→ MATERIAL SUPPLIED
= = = = = = =
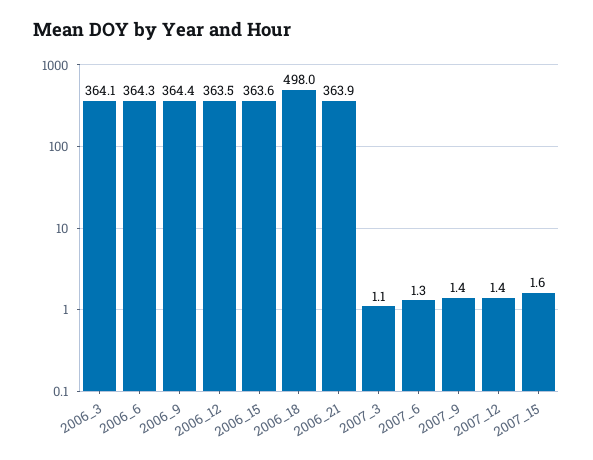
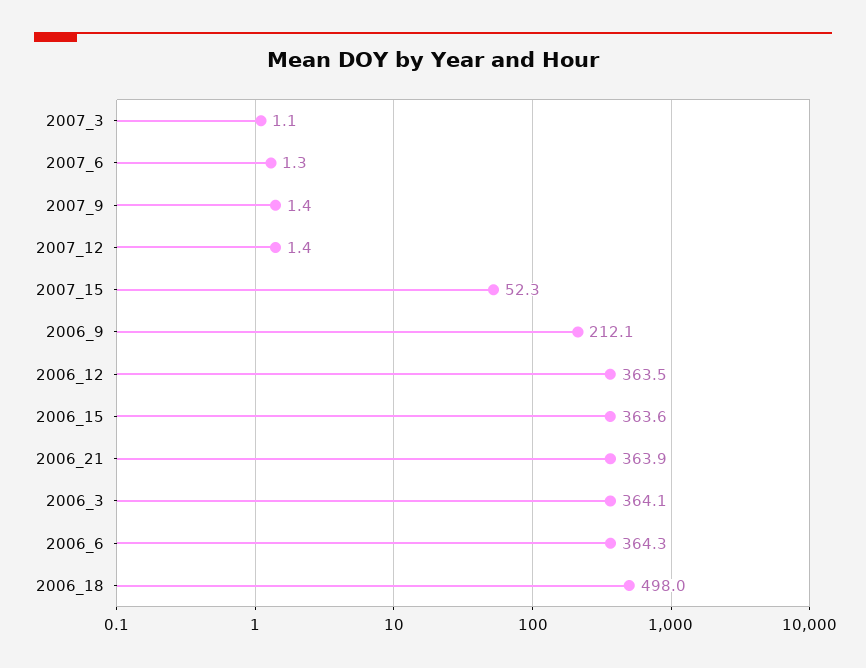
  {
    "2006_3": 364.1,
    "2006_6": 364.3,
-   "2006_9": 364.4,
+   "2006_9": 212.1,
    "2006_12": 363.5,
    "2006_15": 363.6,
    "2006_18": 498,
    "2006_21": 363.9,
    "2007_3": 1.1,
    "2007_6": 1.3,
    "2007_9": 1.4,
    "2007_12": 1.4,
-   "2007_15": 1.6
+   "2007_15": 52.3
  }

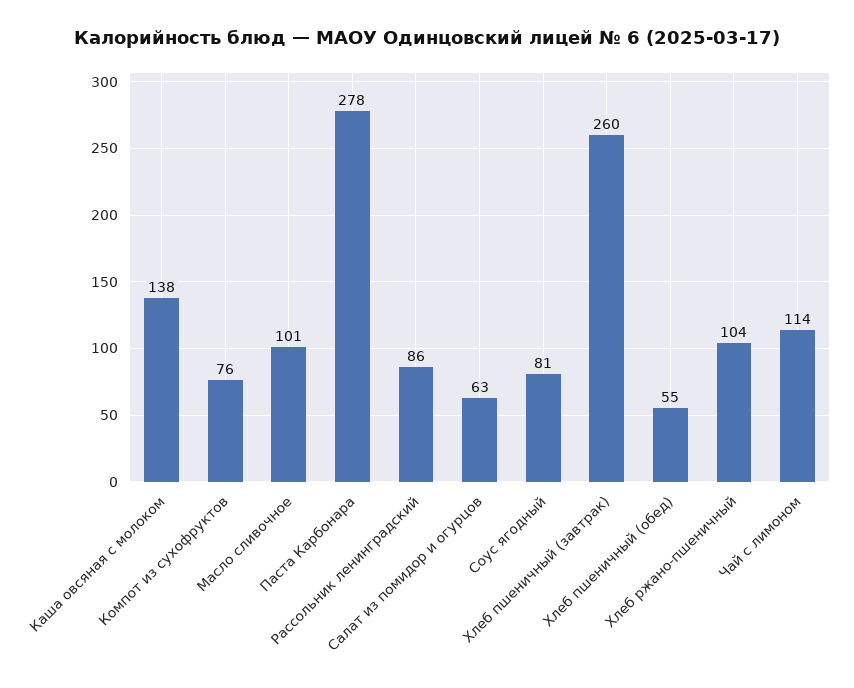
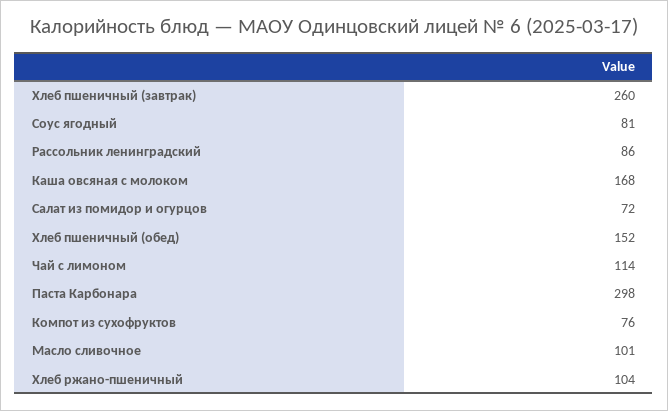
  {
-   "Каша овсяная с молоком": 138,
+   "Каша овсяная с молоком": 168,
    "Компот из сухофруктов": 76,
    "Масло сливочное": 101,
-   "Паста Карбонара": 278,
+   "Паста Карбонара": 298,
    "Рассольник ленинградский": 86,
-   "Салат из помидор и огурцов": 63,
+   "Салат из помидор и огурцов": 72,
    "Соус ягодный": 81,
    "Хлеб пшеничный (завтрак)": 260,
-   "Хлеб пшеничный (обед)": 55,
+   "Хлеб пшеничный (обед)": 152,
    "Хлеб ржано-пшеничный": 104,
    "Чай с лимоном": 114
  }

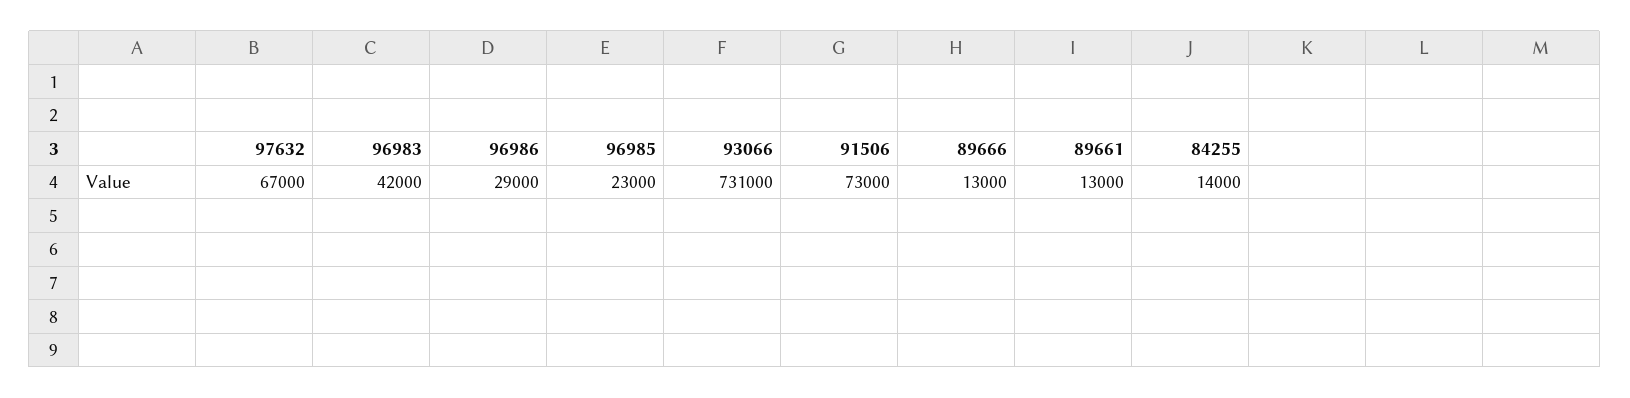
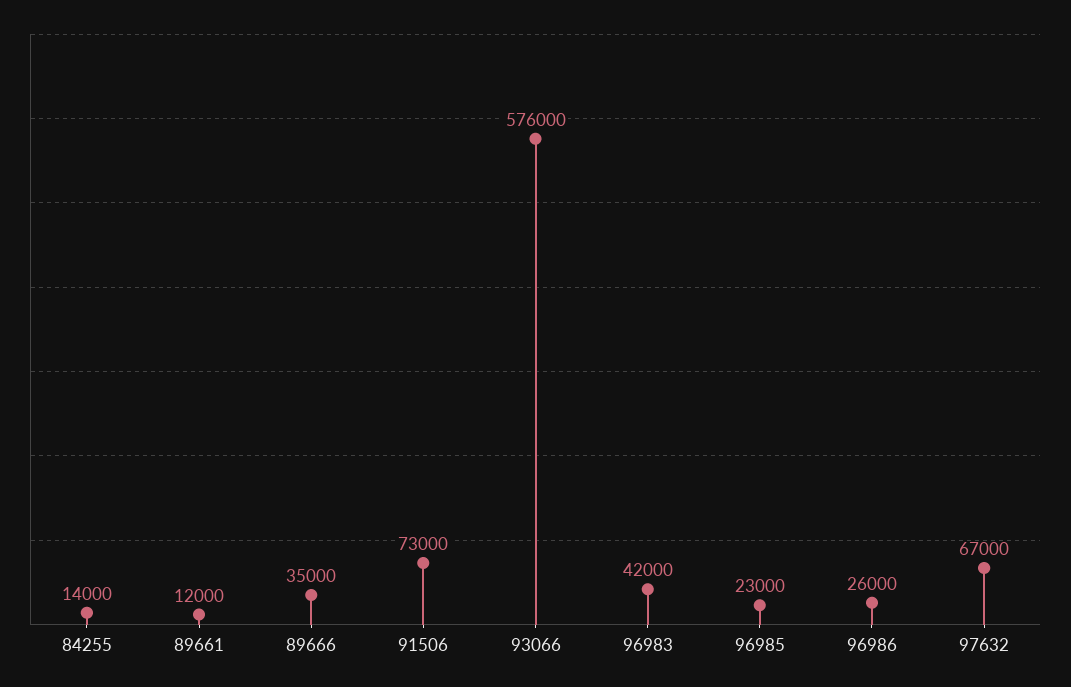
  {
    "97632": 67000,
    "96983": 42000,
-   "96986": 29000,
+   "96986": 26000,
    "96985": 23000,
-   "93066": 731000,
+   "93066": 576000,
    "91506": 73000,
-   "89666": 13000,
+   "89666": 35000,
-   "89661": 13000,
+   "89661": 12000,
    "84255": 14000
  }

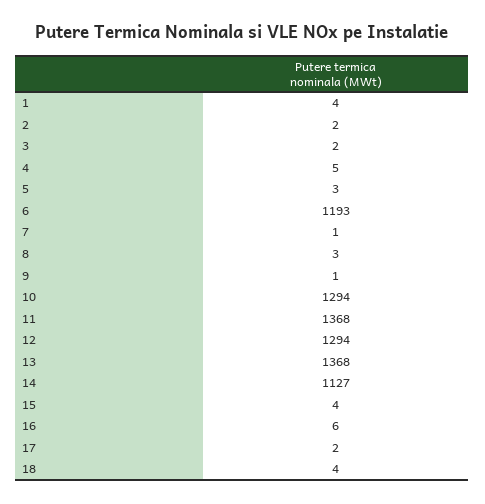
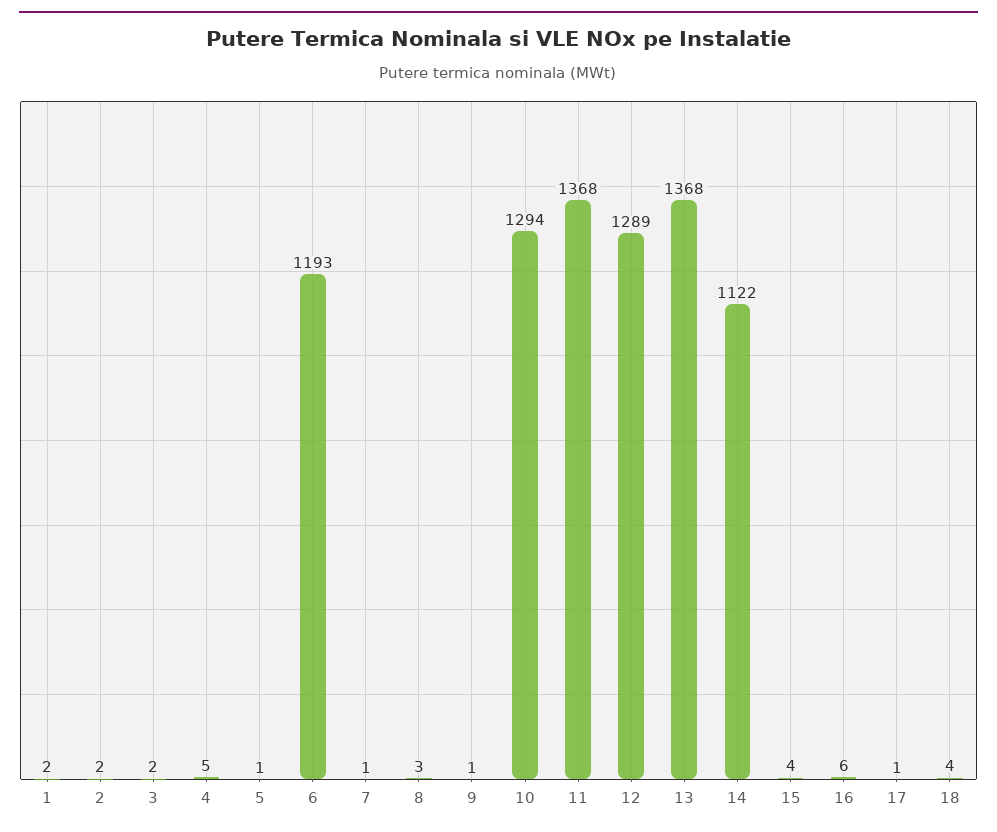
  {
-   "1": 4,
+   "1": 2,
    "2": 2,
    "3": 2,
    "4": 5,
-   "5": 3,
+   "5": 1,
    "6": 1193,
    "7": 1,
    "8": 3,
    "9": 1,
    "10": 1294,
    "11": 1368,
-   "12": 1294,
+   "12": 1289,
    "13": 1368,
-   "14": 1127,
+   "14": 1122,
    "15": 4,
    "16": 6,
-   "17": 2,
+   "17": 1,
    "18": 4
  }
= = = = = = =
→ WHAT THE TASK ASKS
Leaving out the pictures, repeat all the entries exactly as they stand.

→ COMPLETED EXERCISE
  {
    "2006_3": 364.1,
    "2006_6": 364.3,
-   "2006_9": 364.4,
+   "2006_9": 212.1,
    "2006_12": 363.5,
    "2006_15": 363.6,
    "2006_18": 498,
    "2006_21": 363.9,
    "2007_3": 1.1,
    "2007_6": 1.3,
    "2007_9": 1.4,
    "2007_12": 1.4,
-   "2007_15": 1.6
+   "2007_15": 52.3
  }

  {
-   "Каша овсяная с молоком": 138,
+   "Каша овсяная с молоком": 168,
    "Компот из сухофруктов": 76,
    "Масло сливочное": 101,
-   "Паста Карбонара": 278,
+   "Паста Карбонара": 298,
    "Рассольник ленинградский": 86,
-   "Салат из помидор и огурцов": 63,
+   "Салат из помидор и огурцов": 72,
    "Соус ягодный": 81,
    "Хлеб пшеничный (завтрак)": 260,
-   "Хлеб пшеничный (обед)": 55,
+   "Хлеб пшеничный (обед)": 152,
    "Хлеб ржано-пшеничный": 104,
    "Чай с лимоном": 114
  }

  {
    "97632": 67000,
    "96983": 42000,
-   "96986": 29000,
+   "96986": 26000,
    "96985": 23000,
-   "93066": 731000,
+   "93066": 576000,
    "91506": 73000,
-   "89666": 13000,
+   "89666": 35000,
-   "89661": 13000,
+   "89661": 12000,
    "84255": 14000
  }

  {
-   "1": 4,
+   "1": 2,
    "2": 2,
    "3": 2,
    "4": 5,
-   "5": 3,
+   "5": 1,
    "6": 1193,
    "7": 1,
    "8": 3,
    "9": 1,
    "10": 1294,
    "11": 1368,
-   "12": 1294,
+   "12": 1289,
    "13": 1368,
-   "14": 1127,
+   "14": 1122,
    "15": 4,
    "16": 6,
-   "17": 2,
+   "17": 1,
    "18": 4
  }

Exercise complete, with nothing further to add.